__PROBLEM TO SOLVE__. Rewrite everything from the first line down to the line containing "gesetzten Cookies auf", switching "Bietenhak" to "Schoffelhak" and keeping all else the same.

__Saved data entries__.
>>>
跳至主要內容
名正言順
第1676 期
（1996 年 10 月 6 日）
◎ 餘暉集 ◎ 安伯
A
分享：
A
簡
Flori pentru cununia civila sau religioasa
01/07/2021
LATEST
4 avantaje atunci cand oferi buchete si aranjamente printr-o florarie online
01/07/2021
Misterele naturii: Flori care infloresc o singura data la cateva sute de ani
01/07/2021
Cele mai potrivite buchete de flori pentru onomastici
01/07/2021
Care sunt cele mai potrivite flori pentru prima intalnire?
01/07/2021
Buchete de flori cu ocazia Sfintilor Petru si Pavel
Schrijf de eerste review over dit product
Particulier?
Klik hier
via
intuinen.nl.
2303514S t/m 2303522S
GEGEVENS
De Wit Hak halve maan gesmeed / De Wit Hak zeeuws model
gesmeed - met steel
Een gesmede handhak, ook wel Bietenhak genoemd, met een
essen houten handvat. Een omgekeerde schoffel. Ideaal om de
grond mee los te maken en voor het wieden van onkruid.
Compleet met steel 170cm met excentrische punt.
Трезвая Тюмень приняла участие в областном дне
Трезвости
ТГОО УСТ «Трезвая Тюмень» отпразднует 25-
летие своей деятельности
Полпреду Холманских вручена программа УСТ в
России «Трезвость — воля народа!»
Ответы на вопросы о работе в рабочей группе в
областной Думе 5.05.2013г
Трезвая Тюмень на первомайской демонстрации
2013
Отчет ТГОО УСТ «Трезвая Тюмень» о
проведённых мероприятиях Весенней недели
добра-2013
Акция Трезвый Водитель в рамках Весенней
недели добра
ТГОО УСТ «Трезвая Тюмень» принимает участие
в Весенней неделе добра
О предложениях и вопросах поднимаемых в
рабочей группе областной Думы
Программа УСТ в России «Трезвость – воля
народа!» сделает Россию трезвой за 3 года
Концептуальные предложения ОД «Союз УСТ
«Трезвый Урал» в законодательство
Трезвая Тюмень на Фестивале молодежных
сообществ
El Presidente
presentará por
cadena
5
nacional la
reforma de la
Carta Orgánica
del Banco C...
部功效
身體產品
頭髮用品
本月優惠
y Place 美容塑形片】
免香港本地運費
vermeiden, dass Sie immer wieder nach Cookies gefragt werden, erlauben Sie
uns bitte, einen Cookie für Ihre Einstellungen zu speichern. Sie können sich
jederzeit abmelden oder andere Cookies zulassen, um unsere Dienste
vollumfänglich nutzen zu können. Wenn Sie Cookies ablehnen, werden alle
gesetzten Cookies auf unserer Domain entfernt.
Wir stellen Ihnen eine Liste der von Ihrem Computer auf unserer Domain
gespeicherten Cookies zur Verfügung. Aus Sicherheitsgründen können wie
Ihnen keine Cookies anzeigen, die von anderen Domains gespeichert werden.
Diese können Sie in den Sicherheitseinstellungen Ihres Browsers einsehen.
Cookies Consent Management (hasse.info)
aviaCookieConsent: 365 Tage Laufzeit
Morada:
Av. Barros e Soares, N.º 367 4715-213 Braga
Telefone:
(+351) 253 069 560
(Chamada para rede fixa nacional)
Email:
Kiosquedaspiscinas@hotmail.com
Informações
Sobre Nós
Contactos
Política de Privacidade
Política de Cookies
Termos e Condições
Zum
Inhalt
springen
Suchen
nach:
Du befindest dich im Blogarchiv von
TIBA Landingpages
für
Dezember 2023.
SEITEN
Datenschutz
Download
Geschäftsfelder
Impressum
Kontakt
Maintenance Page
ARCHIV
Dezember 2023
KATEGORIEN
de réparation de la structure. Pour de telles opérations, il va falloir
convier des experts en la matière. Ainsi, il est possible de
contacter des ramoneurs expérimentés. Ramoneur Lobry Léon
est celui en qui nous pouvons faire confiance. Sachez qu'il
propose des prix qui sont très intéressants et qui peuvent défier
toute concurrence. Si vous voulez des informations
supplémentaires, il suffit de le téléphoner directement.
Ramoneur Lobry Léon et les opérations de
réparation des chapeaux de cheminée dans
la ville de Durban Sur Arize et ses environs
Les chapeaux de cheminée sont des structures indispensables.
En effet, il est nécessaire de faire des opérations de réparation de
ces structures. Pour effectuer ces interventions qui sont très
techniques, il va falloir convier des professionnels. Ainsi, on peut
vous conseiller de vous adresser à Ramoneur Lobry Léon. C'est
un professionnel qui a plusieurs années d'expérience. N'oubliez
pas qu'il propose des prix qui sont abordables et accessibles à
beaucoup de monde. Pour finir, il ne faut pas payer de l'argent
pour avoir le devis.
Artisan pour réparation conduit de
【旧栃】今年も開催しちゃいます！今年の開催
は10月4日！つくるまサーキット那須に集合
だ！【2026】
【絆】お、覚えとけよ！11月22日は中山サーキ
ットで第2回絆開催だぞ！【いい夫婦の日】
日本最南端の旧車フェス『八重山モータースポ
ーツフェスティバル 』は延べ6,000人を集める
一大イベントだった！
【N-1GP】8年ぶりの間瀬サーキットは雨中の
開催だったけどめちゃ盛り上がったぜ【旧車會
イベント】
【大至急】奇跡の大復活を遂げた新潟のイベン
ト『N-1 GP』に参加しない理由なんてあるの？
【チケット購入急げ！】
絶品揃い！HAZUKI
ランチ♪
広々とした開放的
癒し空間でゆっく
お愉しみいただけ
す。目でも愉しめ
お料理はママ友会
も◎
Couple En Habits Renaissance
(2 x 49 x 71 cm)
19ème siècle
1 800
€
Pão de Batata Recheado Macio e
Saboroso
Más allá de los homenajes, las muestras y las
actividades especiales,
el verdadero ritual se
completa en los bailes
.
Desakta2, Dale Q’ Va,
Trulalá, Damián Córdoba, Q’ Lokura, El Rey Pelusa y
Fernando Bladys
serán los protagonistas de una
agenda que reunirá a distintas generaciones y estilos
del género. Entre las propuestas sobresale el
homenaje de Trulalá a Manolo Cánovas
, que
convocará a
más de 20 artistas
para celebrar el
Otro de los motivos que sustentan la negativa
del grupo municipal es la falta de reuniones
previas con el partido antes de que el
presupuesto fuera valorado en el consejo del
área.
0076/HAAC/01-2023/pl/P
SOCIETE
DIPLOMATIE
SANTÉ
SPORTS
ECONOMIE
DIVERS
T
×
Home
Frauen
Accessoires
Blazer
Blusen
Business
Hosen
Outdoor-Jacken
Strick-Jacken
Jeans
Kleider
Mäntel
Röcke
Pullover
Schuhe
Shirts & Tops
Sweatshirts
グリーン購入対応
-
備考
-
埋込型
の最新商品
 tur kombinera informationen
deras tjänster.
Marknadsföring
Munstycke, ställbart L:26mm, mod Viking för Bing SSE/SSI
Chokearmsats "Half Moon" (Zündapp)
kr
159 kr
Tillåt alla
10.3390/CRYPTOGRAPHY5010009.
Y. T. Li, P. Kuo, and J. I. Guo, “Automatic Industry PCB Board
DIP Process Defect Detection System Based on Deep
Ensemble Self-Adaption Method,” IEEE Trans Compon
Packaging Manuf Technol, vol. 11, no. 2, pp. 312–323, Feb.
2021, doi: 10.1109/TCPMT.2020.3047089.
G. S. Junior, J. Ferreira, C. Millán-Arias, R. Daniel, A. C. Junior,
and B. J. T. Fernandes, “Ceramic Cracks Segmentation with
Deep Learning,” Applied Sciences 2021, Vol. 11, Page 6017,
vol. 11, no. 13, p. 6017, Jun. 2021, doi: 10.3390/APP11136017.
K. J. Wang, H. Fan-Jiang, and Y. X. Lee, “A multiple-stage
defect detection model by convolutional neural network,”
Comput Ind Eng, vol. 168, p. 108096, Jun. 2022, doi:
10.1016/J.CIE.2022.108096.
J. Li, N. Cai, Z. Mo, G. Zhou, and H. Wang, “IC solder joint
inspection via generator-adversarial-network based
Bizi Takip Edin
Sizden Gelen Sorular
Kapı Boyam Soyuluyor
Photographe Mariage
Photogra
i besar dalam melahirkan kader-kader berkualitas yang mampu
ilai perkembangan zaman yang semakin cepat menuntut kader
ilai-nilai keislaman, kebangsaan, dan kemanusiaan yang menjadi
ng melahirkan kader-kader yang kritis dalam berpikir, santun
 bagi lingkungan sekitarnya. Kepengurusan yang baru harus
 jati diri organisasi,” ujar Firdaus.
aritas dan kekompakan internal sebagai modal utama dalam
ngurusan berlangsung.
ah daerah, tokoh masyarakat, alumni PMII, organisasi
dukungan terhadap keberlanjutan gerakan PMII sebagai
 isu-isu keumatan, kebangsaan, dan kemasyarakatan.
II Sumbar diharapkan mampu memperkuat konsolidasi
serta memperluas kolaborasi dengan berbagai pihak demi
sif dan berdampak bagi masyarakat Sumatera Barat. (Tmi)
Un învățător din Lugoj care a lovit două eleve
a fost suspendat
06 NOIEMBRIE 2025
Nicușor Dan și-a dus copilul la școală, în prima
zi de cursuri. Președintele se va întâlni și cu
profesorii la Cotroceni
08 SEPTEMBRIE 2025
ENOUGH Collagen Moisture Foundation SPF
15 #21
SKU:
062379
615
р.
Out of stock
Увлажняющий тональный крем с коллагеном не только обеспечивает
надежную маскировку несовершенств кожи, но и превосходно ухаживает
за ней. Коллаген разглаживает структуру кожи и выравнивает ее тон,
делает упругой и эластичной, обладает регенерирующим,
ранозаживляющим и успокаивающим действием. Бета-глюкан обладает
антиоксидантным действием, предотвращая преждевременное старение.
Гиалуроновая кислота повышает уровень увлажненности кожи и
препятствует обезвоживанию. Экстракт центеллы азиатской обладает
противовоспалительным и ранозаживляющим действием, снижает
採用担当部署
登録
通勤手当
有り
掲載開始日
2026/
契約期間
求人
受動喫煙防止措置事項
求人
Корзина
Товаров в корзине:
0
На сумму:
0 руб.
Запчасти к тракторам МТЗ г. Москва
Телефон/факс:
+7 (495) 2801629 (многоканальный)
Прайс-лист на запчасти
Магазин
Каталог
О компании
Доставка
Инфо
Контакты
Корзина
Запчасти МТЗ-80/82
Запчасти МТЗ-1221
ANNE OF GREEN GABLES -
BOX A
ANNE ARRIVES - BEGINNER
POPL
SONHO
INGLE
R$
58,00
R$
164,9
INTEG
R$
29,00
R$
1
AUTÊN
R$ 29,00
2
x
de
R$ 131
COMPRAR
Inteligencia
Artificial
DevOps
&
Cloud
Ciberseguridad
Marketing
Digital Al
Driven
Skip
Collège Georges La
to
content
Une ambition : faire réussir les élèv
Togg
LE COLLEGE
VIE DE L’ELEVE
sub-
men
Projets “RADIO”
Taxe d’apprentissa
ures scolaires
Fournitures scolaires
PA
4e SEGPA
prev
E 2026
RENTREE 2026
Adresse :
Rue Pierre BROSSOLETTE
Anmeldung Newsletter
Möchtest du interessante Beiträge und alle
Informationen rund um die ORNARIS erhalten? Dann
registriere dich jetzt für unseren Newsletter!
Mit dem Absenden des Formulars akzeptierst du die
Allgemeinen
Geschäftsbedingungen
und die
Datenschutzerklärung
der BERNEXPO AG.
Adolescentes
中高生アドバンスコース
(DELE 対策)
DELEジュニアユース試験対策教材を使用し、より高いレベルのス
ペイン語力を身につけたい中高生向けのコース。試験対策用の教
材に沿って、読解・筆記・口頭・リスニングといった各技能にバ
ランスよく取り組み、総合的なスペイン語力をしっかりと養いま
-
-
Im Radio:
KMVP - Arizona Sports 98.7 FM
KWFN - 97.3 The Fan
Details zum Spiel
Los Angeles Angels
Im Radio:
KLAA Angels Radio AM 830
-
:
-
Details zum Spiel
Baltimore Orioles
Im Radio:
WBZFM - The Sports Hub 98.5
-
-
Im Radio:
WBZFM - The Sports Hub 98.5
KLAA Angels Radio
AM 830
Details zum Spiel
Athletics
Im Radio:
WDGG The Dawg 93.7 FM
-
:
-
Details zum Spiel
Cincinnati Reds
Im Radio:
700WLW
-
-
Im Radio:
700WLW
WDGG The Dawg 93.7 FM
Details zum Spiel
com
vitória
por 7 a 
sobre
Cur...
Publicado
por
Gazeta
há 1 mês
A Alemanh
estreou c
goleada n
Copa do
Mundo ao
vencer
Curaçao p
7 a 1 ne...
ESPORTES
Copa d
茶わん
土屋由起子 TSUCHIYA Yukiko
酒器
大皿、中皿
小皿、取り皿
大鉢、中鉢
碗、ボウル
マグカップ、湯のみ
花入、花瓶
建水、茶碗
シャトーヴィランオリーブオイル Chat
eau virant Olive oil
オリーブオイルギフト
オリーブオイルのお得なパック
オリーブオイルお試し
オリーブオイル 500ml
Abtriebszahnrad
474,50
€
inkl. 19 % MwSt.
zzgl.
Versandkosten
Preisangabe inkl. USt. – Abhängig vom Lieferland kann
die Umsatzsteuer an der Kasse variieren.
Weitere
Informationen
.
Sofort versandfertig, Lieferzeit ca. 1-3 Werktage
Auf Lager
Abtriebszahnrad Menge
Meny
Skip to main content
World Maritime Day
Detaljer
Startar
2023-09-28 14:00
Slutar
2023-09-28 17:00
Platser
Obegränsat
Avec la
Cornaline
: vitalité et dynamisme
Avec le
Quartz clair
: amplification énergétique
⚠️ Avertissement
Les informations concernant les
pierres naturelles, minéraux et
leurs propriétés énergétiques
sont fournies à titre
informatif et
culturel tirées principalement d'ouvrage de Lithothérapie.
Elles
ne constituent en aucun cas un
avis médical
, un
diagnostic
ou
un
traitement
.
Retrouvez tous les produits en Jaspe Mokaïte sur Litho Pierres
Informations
<<<
__REPLY TO THE TASK__.
跳至主要內容
名正言順
第1676 期
（1996 年 10 月 6 日）
◎ 餘暉集 ◎ 安伯
A
分享：
A
簡
Flori pentru cununia civila sau religioasa
01/07/2021
LATEST
4 avantaje atunci cand oferi buchete si aranjamente printr-o florarie online
01/07/2021
Misterele naturii: Flori care infloresc o singura data la cateva sute de ani
01/07/2021
Cele mai potrivite buchete de flori pentru onomastici
01/07/2021
Care sunt cele mai potrivite flori pentru prima intalnire?
01/07/2021
Buchete de flori cu ocazia Sfintilor Petru si Pavel
Schrijf de eerste review over dit product
Particulier?
Klik hier
via
intuinen.nl.
2303514S t/m 2303522S
GEGEVENS
De Wit Hak halve maan gesmeed / De Wit Hak zeeuws model
gesmeed - met steel
Een gesmede handhak, ook wel Schoffelhak genoemd, met een
essen houten handvat. Een omgekeerde schoffel. Ideaal om de
grond mee los te maken en voor het wieden van onkruid.
Compleet met steel 170cm met excentrische punt.
Трезвая Тюмень приняла участие в областном дне
Трезвости
ТГОО УСТ «Трезвая Тюмень» отпразднует 25-
летие своей деятельности
Полпреду Холманских вручена программа УСТ в
России «Трезвость — воля народа!»
Ответы на вопросы о работе в рабочей группе в
областной Думе 5.05.2013г
Трезвая Тюмень на первомайской демонстрации
2013
Отчет ТГОО УСТ «Трезвая Тюмень» о
проведённых мероприятиях Весенней недели
добра-2013
Акция Трезвый Водитель в рамках Весенней
недели добра
ТГОО УСТ «Трезвая Тюмень» принимает участие
в Весенней неделе добра
О предложениях и вопросах поднимаемых в
рабочей группе областной Думы
Программа УСТ в России «Трезвость – воля
народа!» сделает Россию трезвой за 3 года
Концептуальные предложения ОД «Союз УСТ
«Трезвый Урал» в законодательство
Трезвая Тюмень на Фестивале молодежных
сообществ
El Presidente
presentará por
cadena
5
nacional la
reforma de la
Carta Orgánica
del Banco C...
部功效
身體產品
頭髮用品
本月優惠
y Place 美容塑形片】
免香港本地運費
vermeiden, dass Sie immer wieder nach Cookies gefragt werden, erlauben Sie
uns bitte, einen Cookie für Ihre Einstellungen zu speichern. Sie können sich
jederzeit abmelden oder andere Cookies zulassen, um unsere Dienste
vollumfänglich nutzen zu können. Wenn Sie Cookies ablehnen, werden alle
gesetzten Cookies auf unserer Domain entfernt.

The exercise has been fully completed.